In 1980, with the passage of the Refugee Act, American immigration officials began to make regular distinctions between asylum seekers and immigrants. The law did recognize the right of noncitizens “physically present in the United States or at a land border or port of entry” to apply for asylum. But, at the same time, the Refugee Act also laid the legal foundations for the participation of various federal immigration agencies, including the Border Patrol, in the processing of asylum seekers.
The new law aimed to broaden the nation’s approach to refugee admissions. But from its inception, the Immigration and Naturalization Service (INS) and Border Patrol steered the development of the law in exclusionary ways. Thus, when the INS was tasked to write the federal regulations implementing the Refugee Act, it, according to law professor Denise Gilman, adopted an approach that reflected its “preoccup[ation] with the rejection of asylum claims.” As a result, the new federal regulations “created a presumption against asylum”: placing the burden of proof upon asylum seekers to demonstrate their eligibility for relief. Moreover, rather than focusing on how federal officials at the border might offer asylum, the new regulations highlighted the ways they could deny entry to asylum seekers.

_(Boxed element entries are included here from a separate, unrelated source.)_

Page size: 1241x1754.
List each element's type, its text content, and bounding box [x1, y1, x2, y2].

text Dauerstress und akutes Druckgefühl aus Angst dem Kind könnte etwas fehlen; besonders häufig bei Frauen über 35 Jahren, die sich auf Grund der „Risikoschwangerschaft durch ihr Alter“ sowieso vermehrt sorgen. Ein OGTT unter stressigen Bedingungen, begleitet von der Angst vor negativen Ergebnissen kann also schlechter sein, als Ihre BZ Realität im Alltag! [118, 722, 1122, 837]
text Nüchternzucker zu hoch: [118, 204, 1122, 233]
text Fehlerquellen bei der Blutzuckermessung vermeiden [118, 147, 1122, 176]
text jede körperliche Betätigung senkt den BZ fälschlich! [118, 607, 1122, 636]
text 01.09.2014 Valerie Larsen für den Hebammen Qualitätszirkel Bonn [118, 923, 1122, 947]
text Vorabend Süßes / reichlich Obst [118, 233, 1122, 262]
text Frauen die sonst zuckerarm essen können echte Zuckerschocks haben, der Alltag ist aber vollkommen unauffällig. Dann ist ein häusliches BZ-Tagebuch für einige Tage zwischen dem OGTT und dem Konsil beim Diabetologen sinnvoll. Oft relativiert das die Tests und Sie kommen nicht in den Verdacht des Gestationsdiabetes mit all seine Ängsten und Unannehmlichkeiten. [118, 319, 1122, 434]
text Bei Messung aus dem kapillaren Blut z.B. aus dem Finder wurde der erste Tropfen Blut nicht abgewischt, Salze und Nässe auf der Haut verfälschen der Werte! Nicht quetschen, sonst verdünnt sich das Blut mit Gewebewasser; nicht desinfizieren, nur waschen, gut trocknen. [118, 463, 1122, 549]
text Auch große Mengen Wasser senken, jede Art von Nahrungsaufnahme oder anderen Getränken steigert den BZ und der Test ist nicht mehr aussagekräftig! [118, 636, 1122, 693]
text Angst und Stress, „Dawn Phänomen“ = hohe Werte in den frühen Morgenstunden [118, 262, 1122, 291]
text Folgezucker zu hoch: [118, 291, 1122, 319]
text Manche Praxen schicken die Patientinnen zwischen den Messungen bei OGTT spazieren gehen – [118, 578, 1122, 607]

When it came to the actual reception of asylum seekers at the nation’s borders, INS and Border Patrol officers engaged in the widespread physical and legal abuse of Salvadoran and Guatemalan migrants. Their asylum claims, after all, threatened to undermine the Reagan administration’s counterinsurgency campaigns in Central America. Two federal courts enjoined the INS and Border Patrol from a host of infractions, including the failure to notify Salvadoran and Guatemalan refugees of their right to apply for asylum; the use of coercion, lies, and threats to force Salvadoran asylum seekers to accept voluntary departure; the failure to advise these Central American asylum seekers of their right to counsel; and the detention of the asylum seekers in solitary confinement for the purposes of punishment. In short, as the court in Nunez v. Boldin, 537 F. Supp. 578 (S. D. Tex. 1982), concluded, immigration officials had rendered the nation’s asylum laws “virtually non-existent for the majority of persons who might claim their benefits.”